Page 1 of 1

Reading no of files

Posted: Fri Jun 21, 2013 9:52 am
by kennyapril
Hello,

I have a job designed for reading data using sequential stage where I do some transformations and load to new file.

I have around 2000 files to follow the same process, they all have the same layout and they are dated depending on their arrival.

Is there any processto automate this in a parallel job? Please suggest

Thank you

Posted: Fri Jun 21, 2013 10:12 am
by priyadarshikunal
do you have to read them sequentially, like the one with earliest date should be processed first or the order doesn't matter?

Posted: Fri Jun 21, 2013 10:51 am
by chulett
The stage supports a wildcard pattern so you could do them all at once. If they need to be loaded individually (one at a time) build a looping Sequence job.

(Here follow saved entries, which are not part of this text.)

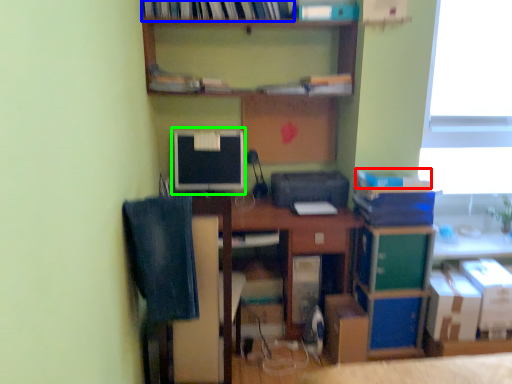
Question: Which object is the closest to the book (highlighted by a red box)? Choose among these: book (highlighted by a blue box) or computer monitor (highlighted by a green box).

Choices:
 (A) book
 (B) computer monitor

Answer: (B)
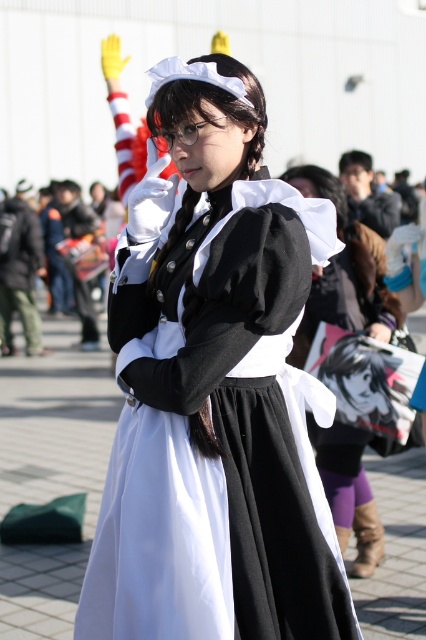
Question: Among these points, which one is farthest from the camera?

Choices:
 (A) (357, 259)
 (B) (264, 237)

Answer: (A)

Question: Does matte black dress at center have a smaller size compared to white satin dress at center?

Choices:
 (A) yes
 (B) no

Answer: (B)

Question: Does matte black dress at center lie in front of white satin dress at center?

Choices:
 (A) no
 (B) yes

Answer: (B)

Question: Which point appears farthest from the camera in this image?

Choices:
 (A) (135, 556)
 (B) (367, 296)

Answer: (B)

Question: Which of the following is the farthest from the observer?

Choices:
 (A) white satin dress at center
 (B) matte black dress at center

Answer: (A)

Question: Is matte black dress at center smaller than white satin dress at center?

Choices:
 (A) yes
 (B) no

Answer: (B)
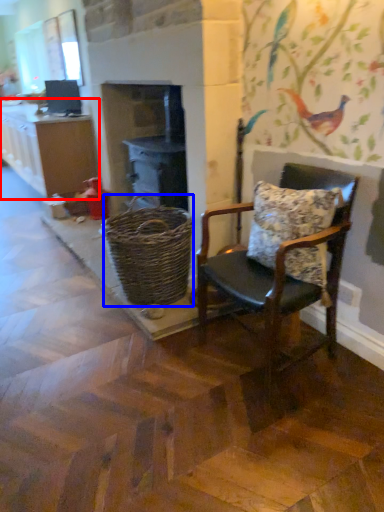
Question: Which object is further to the camera taking this photo, cabinetry (highlighted by a red box) or basket (highlighted by a blue box)?

Choices:
 (A) cabinetry
 (B) basket

Answer: (A)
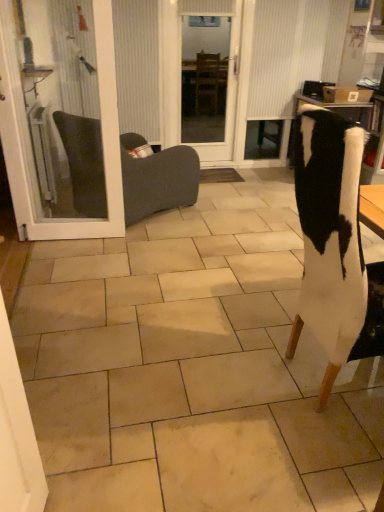
The height and width of the screenshot is (512, 384). Find the location of `spots to the right of dark gray fabric chair at left, acting as the 1th chair starting from the left`. spots to the right of dark gray fabric chair at left, acting as the 1th chair starting from the left is located at coordinates (225, 211).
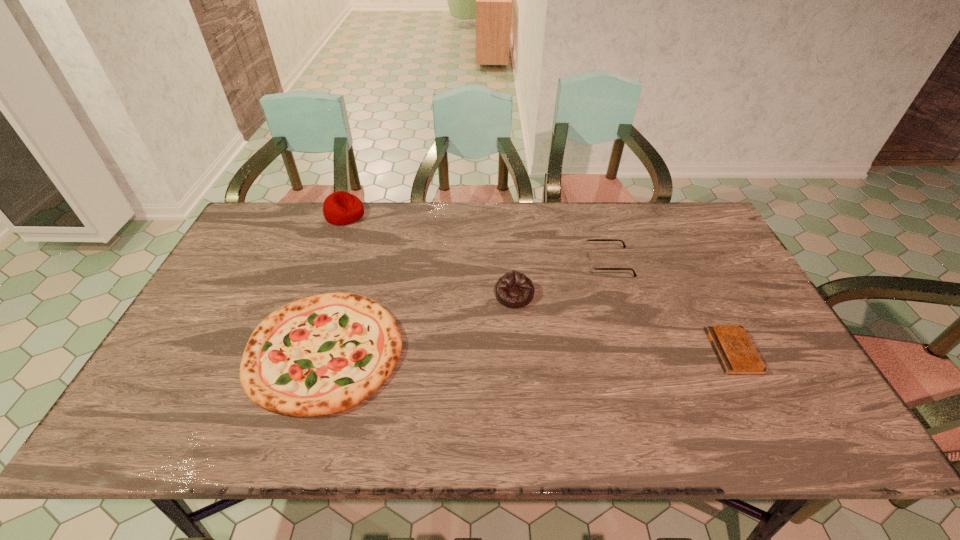
Locate an element on the screen. The image size is (960, 540). empty location between the farther beanbag and the pizza is located at coordinates (335, 282).

Identify the location of vacant point located between the pizza and the rightmost object. This screenshot has height=540, width=960. (529, 351).

At what (x,y) coordinates should I click in order to perform the action: click on free area in between the third object from left to right and the rightmost object. Please return your answer as a coordinate pair (x, y). The height and width of the screenshot is (540, 960). Looking at the image, I should click on (624, 323).

Where is `vacant space that's between the farthest object and the pizza`? This screenshot has height=540, width=960. vacant space that's between the farthest object and the pizza is located at coordinates (335, 282).

You are a GUI agent. You are given a task and a screenshot of the screen. Output one action in this format:
    pyautogui.click(x=<x>, y=<y>)
    Task: Click on the vacant space that's between the shortest object and the second farthest object
    
    Given the screenshot: What is the action you would take?
    pyautogui.click(x=670, y=307)

The image size is (960, 540). In order to click on free space between the second farthest object and the nearer beanbag in this screenshot , I will do `click(562, 279)`.

In order to click on free spot between the pizza and the shorter beanbag in this screenshot , I will do `click(420, 323)`.

Find the location of a particular element. The width and height of the screenshot is (960, 540). object that stands as the closest to the pizza is located at coordinates (514, 289).

Where is `object that ranks as the fourth closest to the farthest object`? The height and width of the screenshot is (540, 960). object that ranks as the fourth closest to the farthest object is located at coordinates (737, 355).

Identify the location of vacant space that satisfies the following two spatial constraints: 1. on the seat area of the farthest object; 2. on the right side of the shorter beanbag. The height and width of the screenshot is (540, 960). (315, 295).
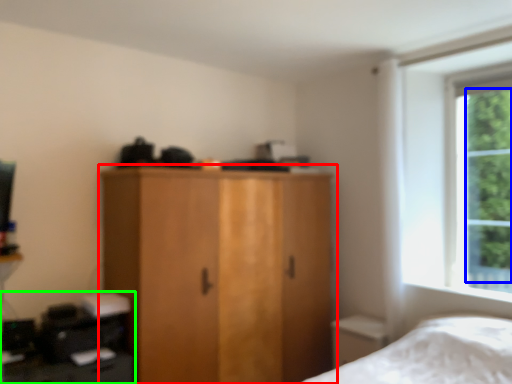
Question: Estimate the real-world distances between objects in this image. Which object is farther from cupboard (highlighted by a red box), tree (highlighted by a blue box) or computer desk (highlighted by a green box)?

Choices:
 (A) tree
 (B) computer desk

Answer: (A)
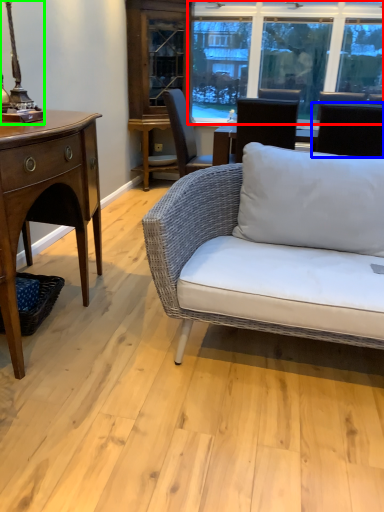
Question: Which is nearer to the window (highlighted by a red box)? chair (highlighted by a blue box) or table lamp (highlighted by a green box).

Choices:
 (A) chair
 (B) table lamp

Answer: (A)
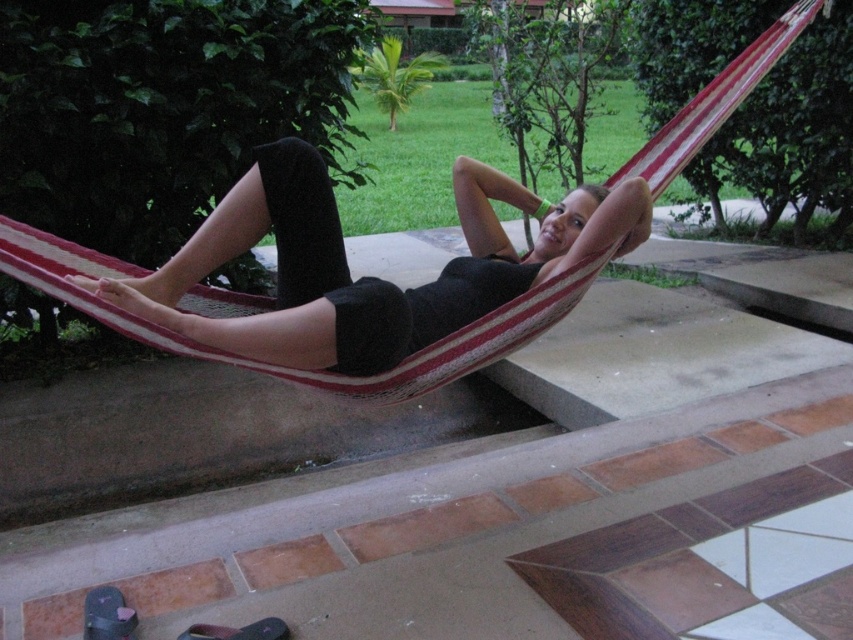
You are a delivery person trying to place a package on the floor near the striped fabric hammock at center without disturbing the black leather sandal at lower left. Can you fit the package between them?

The striped fabric hammock at center is much taller than the black leather sandal at lower left, so the space between them is sufficient to place the package without disturbing the sandal.

You are standing on the tiled area and see both the dark gray fabric sandal at lower left and the black leather sandal at lower left. Which sandal is closer to you?

The dark gray fabric sandal at lower left is closer to you because it is positioned further to the viewer than the black leather sandal at lower left.

You are a delivery person who needs to place a small package between the dark gray fabric sandal at lower left and the black leather sandal at lower left. Which sandal should you place the package closer to if you want it to be near the smaller object?

The black leather sandal at lower left is smaller, so you should place the package closer to the black leather sandal at lower left.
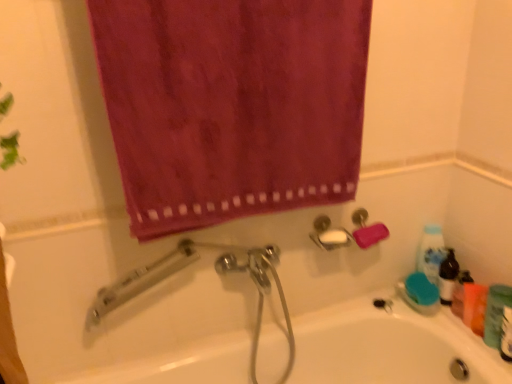
At what (x,y) coordinates should I click in order to perform the action: click on free spot in front of orange matte bottle at right, marked as the first mouthwash in a left-to-right arrangement. Please return your answer as a coordinate pair (x, y). Image resolution: width=512 pixels, height=384 pixels. Looking at the image, I should click on (482, 357).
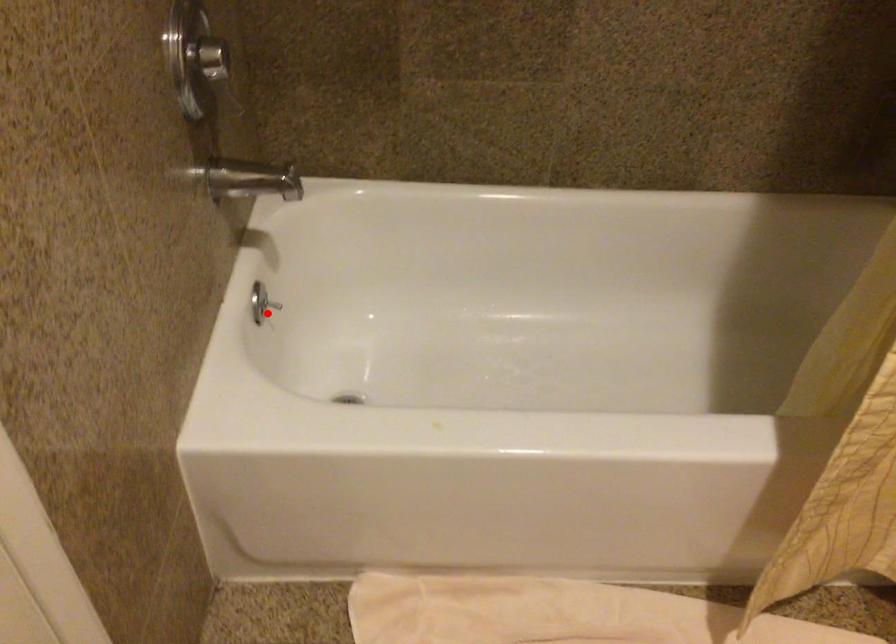
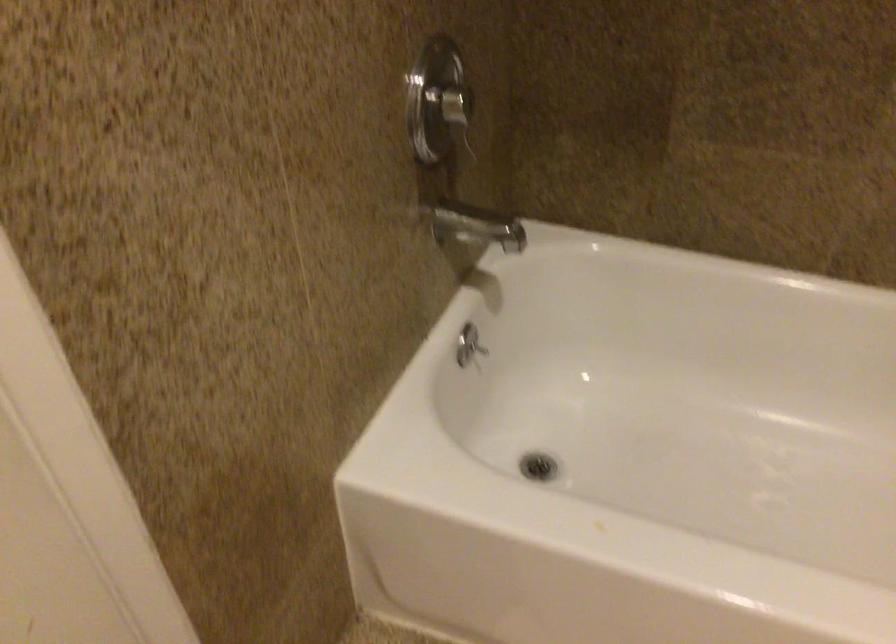
In the second image, find the point that corresponds to the highlighted location in the first image.

(478, 348)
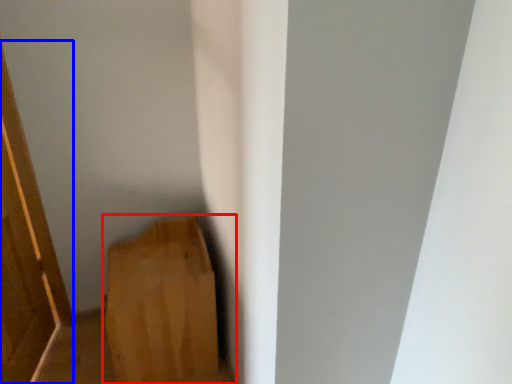
Question: Which object is closer to the camera taking this photo, furniture (highlighted by a red box) or door (highlighted by a blue box)?

Choices:
 (A) furniture
 (B) door

Answer: (B)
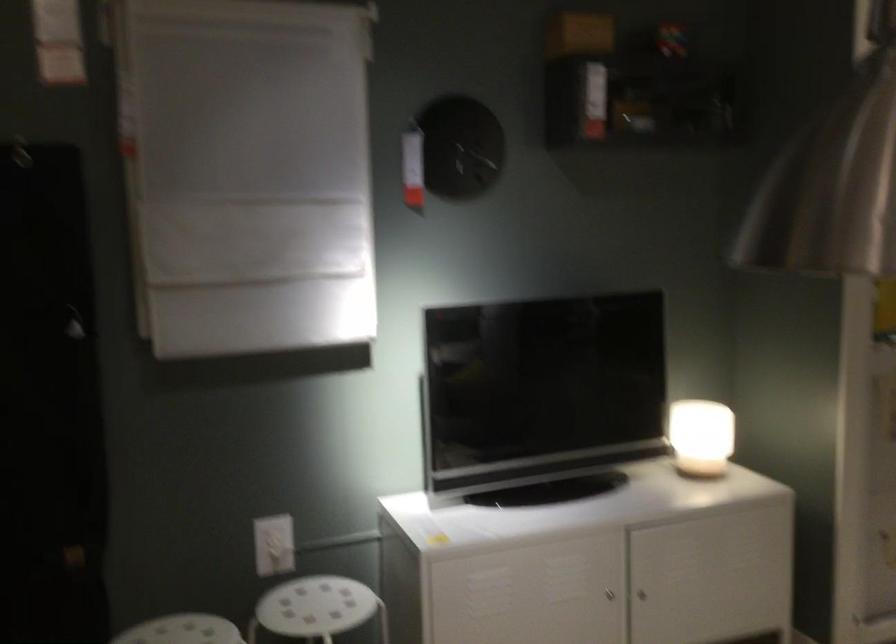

Posted: Fri Jun 21, 2013 11:07 am
by kennyapril
@Priyadarshikunal
Order does not matter

@Chulett
ok, I will use wild card like filename*.txt so that it pulls all the files.
When loading it does not need to be loaded one at a time, new files can be created all at a time.
I will use looping if they need to be loaded one at a time in sequence, if that is the case shall the use the same parallel job in the sequence job and execute it at a time?

Thank you

Posted: Fri Jun 21, 2013 11:18 am
by chulett
Yes, for a loop you can use 'the same job' as long as it doesn't use a wildcard but instead passes the filename in as a job parameter each time.

Posted: Fri Jun 21, 2013 3:09 pm
by vinnz
Are you expecting your input files to come in ad-hoc while your job is executing? If not, you could concatenate your files using operating system commands prior to processing using a command stage in the sequence.